Accessing audio stream for processing


I have a SIP to SIP channel setup through my Asterisk server. I need to access the audio stream that is coming from one SIP phone to the other and process it before sending it on an outgoing channel to the dialled SIP phone. Can anybody help me in understanding how to do this. I understand that this can be achieved by some functions from channel.C but do not have any details of the implementation.

Thanks in advance


I think you will need upwards of several man days of consultancy. My guess is that the Jobs forum would be more appropriate.

My guess is that you will need to modify something like dsp.c or write a custom channel based on chan_local.c.

It would help to know why you want to do this, as there may be an easier route.

If you want a fast authorative answer, but you intend to do the coding, I think you would do better to use the developer mailing lists or IRC channels, as the number of people who can answer that sort of question without a lot of research are likely to be in the low double figures and are unlikely to be here.

Looking at your other postings, I would suggest investigating whether there is a file format, supported by Monitor(), which can easily be read as it is being written, or creating such a format. I basically mean a raw linear format, rather than one in a WAV wrapper.

(If you take my earlier response, it might be better to augment chan_local, rather than cloning it, as it does tend to have a special relationship with the rest of Asterisk.)

Thanks for your reply. I will post the question on other forums too.
The reason why I want to do this is the because I have developed a separate algorithm which when applied to sound waves can change them and the listener will get to hear something other than the original sound (I cant really post the details here because of propriety issues). But essentially, I need to capture the incoming speech and do my processing on it and then send it on the outgoing channel.

By linear format, you must be implying a format which would allow me to cut the sound wave at any point to yield smaller fragments. Right?

That’s what I mean by “raw”. Linear means that the numerical amplitude is directly proportional to the microphone input voltage, although simple companded formats, like mu-law and a-law would also be useful.

I would be rather surprised if your algorithm doesn’t require a linear input, so you would have to convert anything else to linear.

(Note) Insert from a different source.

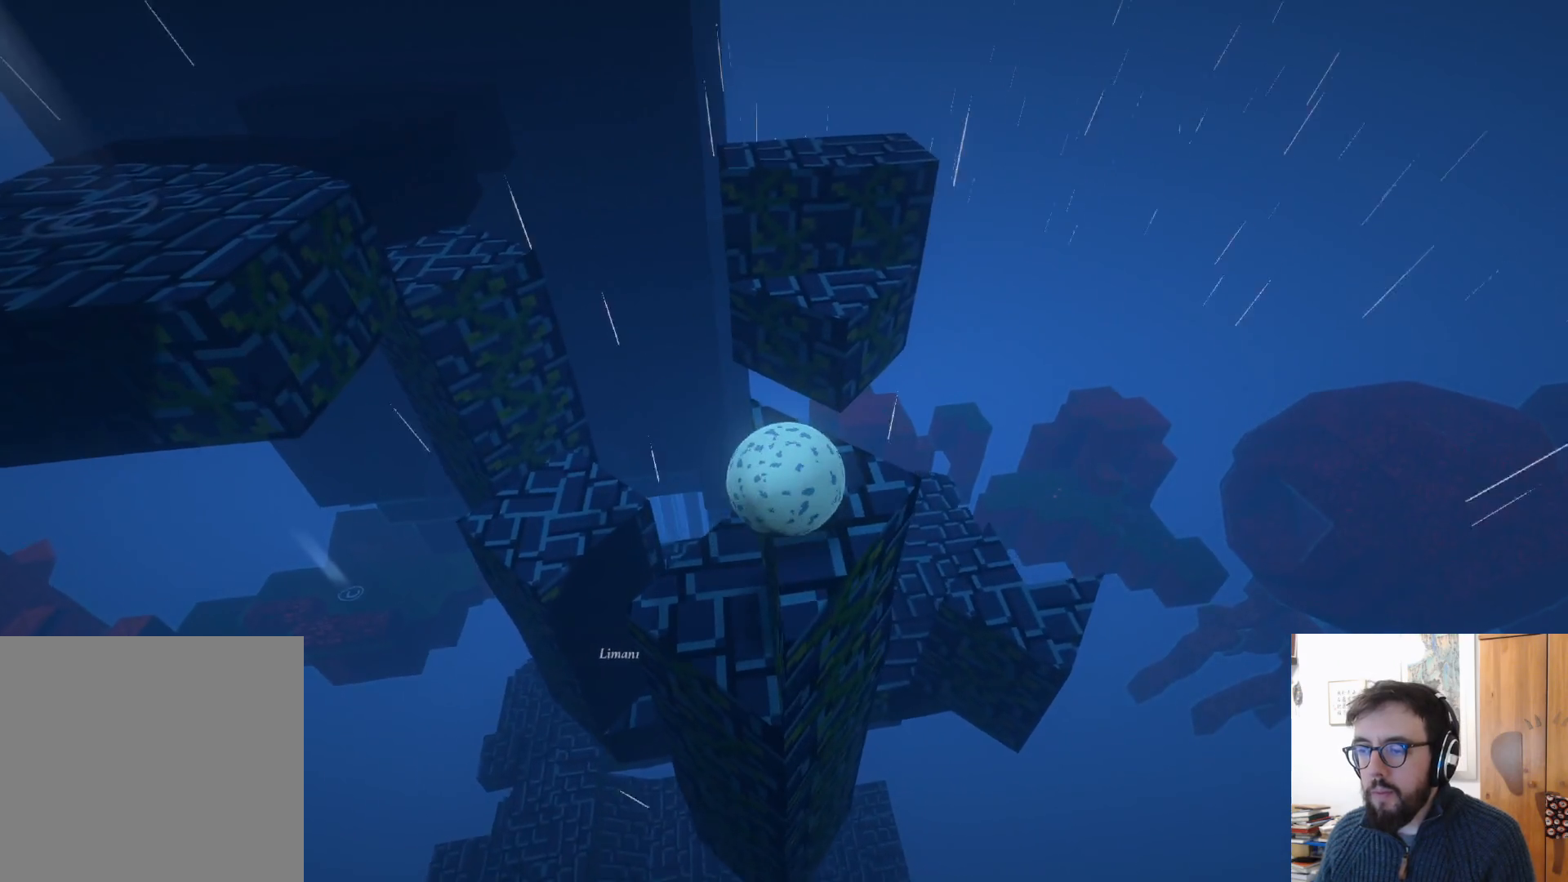
{"buttons": [], "left_stick": "down", "right_stick": "center", "events": [[50, "left_stick", "center"], [133, "left_stick", "left"], [217, "left_stick", "down-left"], [333, "left_stick", "down"]]}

Our algorithm requires a wav file as an input. I am able to currently run a system that makes the user record his voice through an Asterisk dataplan. I then use this recorded voice in my algorithm and playback the transformed wave. However, to do this ‘online’, I need the feature for which I have requested advice.

Your code may require a .wav. I doubt that the core algorithm does! (On the other hand, I suspect your code may not be able to cope with an MP3 .wav file.)

It is interesting if your algorithm can process file by 160 samples at once. If yes - it should not be big deal to modify voice on the fly.
Else - you can mention here how long are samples you process at once. You will get better answers.